Senior Tories Rip Into No.10 Party Video As New 'Barnard Castle' Moment

“We cannot say one thing and do another. We have to be believed, we have to be trusted," said Roger Gale.
Roger Gale said the government needed to take the country with it if it wanted to introduce new coronvirus restrictions.
Roger Gale said the government needed to take the country with it if it wanted to introduce new coronvirus restrictions.
Sky News

Senior Conservatives have warned that the leaked footage of Downing Street aides joking about holding a Christmas party risked being the next “Barnard Castle moment” that would damage public compliance with coronavirus restrictions.

No.10 is in crisis mode this morning after a video emerged of senior staff joking about holding a Christmas party during last year’s lockdown which it had previously denied.

The footage, obtained by ITV News, shows the prime minister’s former press secretary, Allegra Stratton, holding a mock press conference with colleagues who question her about “a Downing Street Christmas party on Friday night” — days after it was alleged to have taken place on December 18, 2020.

At the rehearsal with Stratton on December 22, the prime minister’s aide Ed Oldfield asked her: “I’ve just seen reports on Twitter that there was a Downing Street Christmas party on Friday night, do you recognise those reports?”

Stratton replied, “I went home” before discussing with colleagues whether the event was a “cheese and wine” evening.

She added: “This fictional party was a business meeting … and it was not socially distanced.”

Despite the release of the footage, Downing Street is still insisting no party took place.

In response to the footage, a spokesman said: “There was no Christmas party. Covid rules have been followed at all times.”

Roger Gale was one of a number of Tory MPs to express anger at the leaked video, likening it to Dominic Cummings’ trip to Barnard Castle during the first lockdown, in which the senior adviser breached the “stay at home” order by travelling to Durham.

Gale said he did not have a problem with making jokes as seen in the video, but added: “What I do have a quarrel with is the idea that this party — and I’m told by sources that food was taken in, drinks were taken in, that entertainment was had — and if that is so, that pretty much sounds to me like a party.

“This is a Barnard Castle moment, potentially.

“We cannot say one thing and do another.

“We have to be believed, we have to be trusted — because as the end of the day, we have to carry people with us to do or not do some things that may be very inconvenient indeed.”

Fellow Tory MP Peter Aldous also said the episode risked being a “re-reun of the Dominic Cummings saga”.

“This story has been rumbling away over the last few weeks and my inclination was to accept what the prime minister had said, that no rules had been broken and give them the benefit of the doubt,” he told the Lowestoft Journal.

“The news overnight and the release of the video does cast the situation in a different light.

“It does look very bad and gives the impression there is one rule for them and another for the rest of us.”

The upset comes as reports circulate that the government is poised to activate its Plan B set of restrictions to deal with the growing threat posed by the omicron coronavirus variant.

As of Tuesday the total number of confirmed cases of the omicron variant stood at 437.

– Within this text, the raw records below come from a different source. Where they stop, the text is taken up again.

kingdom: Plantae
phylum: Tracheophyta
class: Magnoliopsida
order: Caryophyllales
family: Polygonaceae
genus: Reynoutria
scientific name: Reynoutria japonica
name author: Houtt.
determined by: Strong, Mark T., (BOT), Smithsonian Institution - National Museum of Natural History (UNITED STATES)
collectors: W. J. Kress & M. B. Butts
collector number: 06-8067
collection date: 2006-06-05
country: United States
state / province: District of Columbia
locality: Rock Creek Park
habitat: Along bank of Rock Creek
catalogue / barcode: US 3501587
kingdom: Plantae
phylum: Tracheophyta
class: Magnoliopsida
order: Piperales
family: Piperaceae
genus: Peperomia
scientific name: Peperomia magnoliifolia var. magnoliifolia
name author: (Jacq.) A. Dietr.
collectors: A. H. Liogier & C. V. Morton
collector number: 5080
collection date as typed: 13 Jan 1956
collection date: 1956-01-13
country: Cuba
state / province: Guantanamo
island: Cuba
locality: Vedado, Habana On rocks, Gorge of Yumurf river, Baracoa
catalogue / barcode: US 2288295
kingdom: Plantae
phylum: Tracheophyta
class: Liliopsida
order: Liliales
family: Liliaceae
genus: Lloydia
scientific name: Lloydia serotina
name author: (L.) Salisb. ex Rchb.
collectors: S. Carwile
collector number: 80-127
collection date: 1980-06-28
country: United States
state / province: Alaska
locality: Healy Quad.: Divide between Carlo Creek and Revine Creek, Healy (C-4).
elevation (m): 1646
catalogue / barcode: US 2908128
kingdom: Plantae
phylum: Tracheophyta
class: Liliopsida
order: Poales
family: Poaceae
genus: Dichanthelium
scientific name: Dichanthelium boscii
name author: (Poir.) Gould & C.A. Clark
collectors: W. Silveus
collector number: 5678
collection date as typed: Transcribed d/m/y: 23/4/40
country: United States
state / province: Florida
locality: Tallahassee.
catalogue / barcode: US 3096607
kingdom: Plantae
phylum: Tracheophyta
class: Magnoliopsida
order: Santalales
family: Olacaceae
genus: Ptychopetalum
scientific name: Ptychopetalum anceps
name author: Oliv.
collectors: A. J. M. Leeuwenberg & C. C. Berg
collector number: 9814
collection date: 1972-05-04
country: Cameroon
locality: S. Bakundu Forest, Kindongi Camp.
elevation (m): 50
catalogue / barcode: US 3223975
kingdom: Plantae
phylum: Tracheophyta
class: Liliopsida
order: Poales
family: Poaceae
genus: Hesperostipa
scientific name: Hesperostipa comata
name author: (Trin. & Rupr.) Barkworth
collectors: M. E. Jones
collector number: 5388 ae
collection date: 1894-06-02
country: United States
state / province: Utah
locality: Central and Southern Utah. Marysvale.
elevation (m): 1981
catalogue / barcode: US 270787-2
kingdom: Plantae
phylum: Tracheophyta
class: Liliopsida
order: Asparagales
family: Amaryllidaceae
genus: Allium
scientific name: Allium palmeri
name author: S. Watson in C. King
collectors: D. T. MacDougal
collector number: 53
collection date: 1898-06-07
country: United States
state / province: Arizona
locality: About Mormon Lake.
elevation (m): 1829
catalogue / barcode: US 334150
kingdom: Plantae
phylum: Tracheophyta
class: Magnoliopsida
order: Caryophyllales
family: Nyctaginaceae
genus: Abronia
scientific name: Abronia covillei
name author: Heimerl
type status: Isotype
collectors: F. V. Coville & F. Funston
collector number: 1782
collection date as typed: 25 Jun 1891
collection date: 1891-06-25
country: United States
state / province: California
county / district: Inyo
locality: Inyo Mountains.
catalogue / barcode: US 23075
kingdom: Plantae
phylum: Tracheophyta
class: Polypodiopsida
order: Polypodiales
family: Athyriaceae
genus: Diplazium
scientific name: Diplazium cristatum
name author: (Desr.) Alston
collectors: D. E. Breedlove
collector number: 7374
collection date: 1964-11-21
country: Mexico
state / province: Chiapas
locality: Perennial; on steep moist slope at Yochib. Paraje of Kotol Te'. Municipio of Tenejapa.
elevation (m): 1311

So-called Plan B restrictions would include reinstating guidance to work from home and using vaccine passports in some settings.

Gale said the possible introduction of such matters was why the Downing Street video was significant for the public.

“We’ve got to carry the country with us for everybody’s sake, for the sake of people’s lives,” he said.

“That matters. So this background noise that’s going on at the moment has to be put behind us.

“And the only person who can do that definitively, I believe is the prime minister from the despatch box today.”

Senior backbencher Charles Walker warned that the government would now find it “almost impossible” to introduce new Covid-19 restrictions.

“I think now that, going forward, any measures will be advisory,” he told Times Radio.

“I think it would be very difficult to enshrine them in law and then once again ask our poor police forces to enforce them.”

“To be very proscriptive about this now, particularly as we’ve had such a successful vaccine rollout… is much more difficult, and was always going to be much more difficult. And the events of the last 24 hours make it probably almost impossible now.”